_ABOUT THIS TASK_.
The whole listing is to be restated word for word with no images.
RECORD EXCERPTS below:
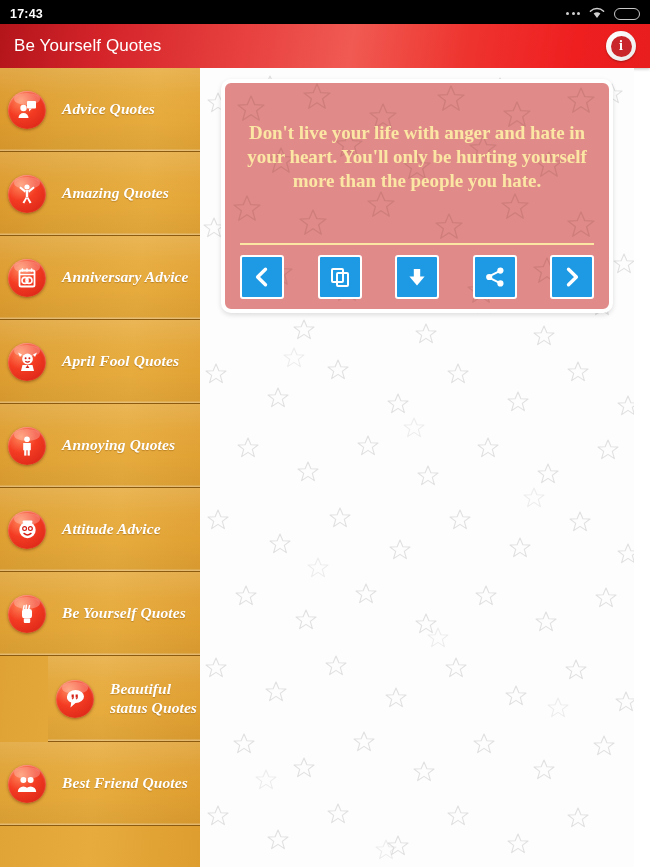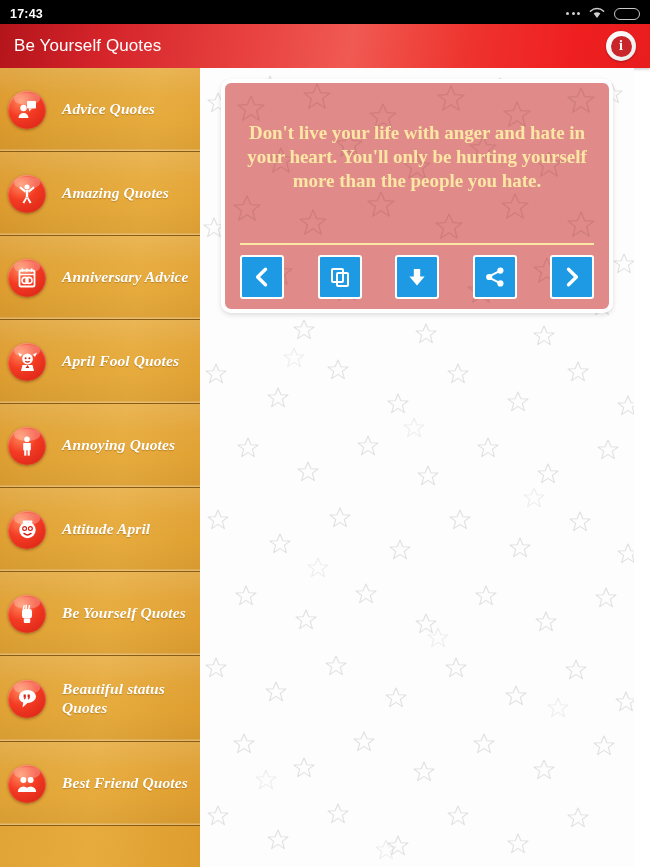--- a/index.html
+++ b/index.html
@@ -123,21 +123,21 @@
     align-items: center;
     padding-left: 8px;
     background: linear-gradient(180deg,
         rgba(255,255,255,0.13) 0%,
         rgba(255,255,255,0.03) 32%,
         rgba(0,0,0,0.00) 62%,
         rgba(0,0,0,0.045) 100%);
     border-bottom: 1.5px solid #8d5b10;
     box-shadow: inset 0 -3px 0 -1.5px rgba(255,255,255,0.30);
   }
-  .side-item.tall { height: 86px; }
+  .side-item.tall { height: 86px; margin-left: 48px; }
 
   .side-icon {
     width: 38px; height: 38px;
     min-width: 38px;
     border-radius: 50%;
     background: radial-gradient(circle at 34% 26%, #ff8a5c 0%, #f43c23 42%, #d41f14 100%);
     box-shadow: 0 1px 3px rgba(80,20,0,0.45),
                 inset 0 1px 2px rgba(255,255,255,0.45);
     display: flex; align-items: center; justify-content: center;
     color: #ffffff;
@@ -357,21 +357,21 @@
       <div class="side-item">
         <span class="side-icon">
           <svg width="23" height="23" viewBox="0 0 23 23">
             <circle cx="11.5" cy="12" r="8.2" fill="#fff"></circle>
             <rect x="6.5" y="2.6" width="10" height="2.4" rx="1.2" fill="#fff"></rect>
             <circle cx="8.6" cy="10.6" r="1.9" fill="none" stroke="#d41f14" stroke-width="1.2"></circle>
             <circle cx="14.4" cy="10.6" r="1.9" fill="none" stroke="#d41f14" stroke-width="1.2"></circle>
             <path d="M8 15.4 Q11.5 18.4 15 15.4" stroke="#d41f14" stroke-width="1.4" fill="none" stroke-linecap="round"></path>
           </svg>
         </span>
-        <span class="side-label">Attitude April</span>
+        <span class="side-label">Attitude Advice</span>
       </div>
 
       <div class="side-item">
         <span class="side-icon">
           <svg width="22" height="22" viewBox="0 0 22 22">
             <path d="M6 8.5 q0-2.4 2.4-2.4 h5.2 q2.4 0 2.4 2.4 v4.6 q0 2.4-2.4 2.4 h-5.2 q-2.4 0-2.4-2.4 Z" fill="#fff"></path>
             <path d="M7.4 6.2 l0.7-3.4 M10 5.9 l0.3-3.6 M12.7 6 l0.8-3.3" stroke="#fff" stroke-width="1.5" stroke-linecap="round"></path>
             <rect x="7.8" y="15.4" width="6.4" height="4.6" rx="1" fill="#fff"></rect>
           </svg>
         </span>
End of RECORD EXCERPTS.
_ANSWER SECTION_.
--- a/index.html
+++ b/index.html
@@ -123,21 +123,21 @@
     align-items: center;
     padding-left: 8px;
     background: linear-gradient(180deg,
         rgba(255,255,255,0.13) 0%,
         rgba(255,255,255,0.03) 32%,
         rgba(0,0,0,0.00) 62%,
         rgba(0,0,0,0.045) 100%);
     border-bottom: 1.5px solid #8d5b10;
     box-shadow: inset 0 -3px 0 -1.5px rgba(255,255,255,0.30);
   }
-  .side-item.tall { height: 86px; }
+  .side-item.tall { height: 86px; margin-left: 48px; }
 
   .side-icon {
     width: 38px; height: 38px;
     min-width: 38px;
     border-radius: 50%;
     background: radial-gradient(circle at 34% 26%, #ff8a5c 0%, #f43c23 42%, #d41f14 100%);
     box-shadow: 0 1px 3px rgba(80,20,0,0.45),
                 inset 0 1px 2px rgba(255,255,255,0.45);
     display: flex; align-items: center; justify-content: center;
     color: #ffffff;
@@ -357,21 +357,21 @@
       <div class="side-item">
         <span class="side-icon">
           <svg width="23" height="23" viewBox="0 0 23 23">
             <circle cx="11.5" cy="12" r="8.2" fill="#fff"></circle>
             <rect x="6.5" y="2.6" width="10" height="2.4" rx="1.2" fill="#fff"></rect>
             <circle cx="8.6" cy="10.6" r="1.9" fill="none" stroke="#d41f14" stroke-width="1.2"></circle>
             <circle cx="14.4" cy="10.6" r="1.9" fill="none" stroke="#d41f14" stroke-width="1.2"></circle>
             <path d="M8 15.4 Q11.5 18.4 15 15.4" stroke="#d41f14" stroke-width="1.4" fill="none" stroke-linecap="round"></path>
           </svg>
         </span>
-        <span class="side-label">Attitude April</span>
+        <span class="side-label">Attitude Advice</span>
       </div>
 
       <div class="side-item">
         <span class="side-icon">
           <svg width="22" height="22" viewBox="0 0 22 22">
             <path d="M6 8.5 q0-2.4 2.4-2.4 h5.2 q2.4 0 2.4 2.4 v4.6 q0 2.4-2.4 2.4 h-5.2 q-2.4 0-2.4-2.4 Z" fill="#fff"></path>
             <path d="M7.4 6.2 l0.7-3.4 M10 5.9 l0.3-3.6 M12.7 6 l0.8-3.3" stroke="#fff" stroke-width="1.5" stroke-linecap="round"></path>
             <rect x="7.8" y="15.4" width="6.4" height="4.6" rx="1" fill="#fff"></rect>
           </svg>
         </span>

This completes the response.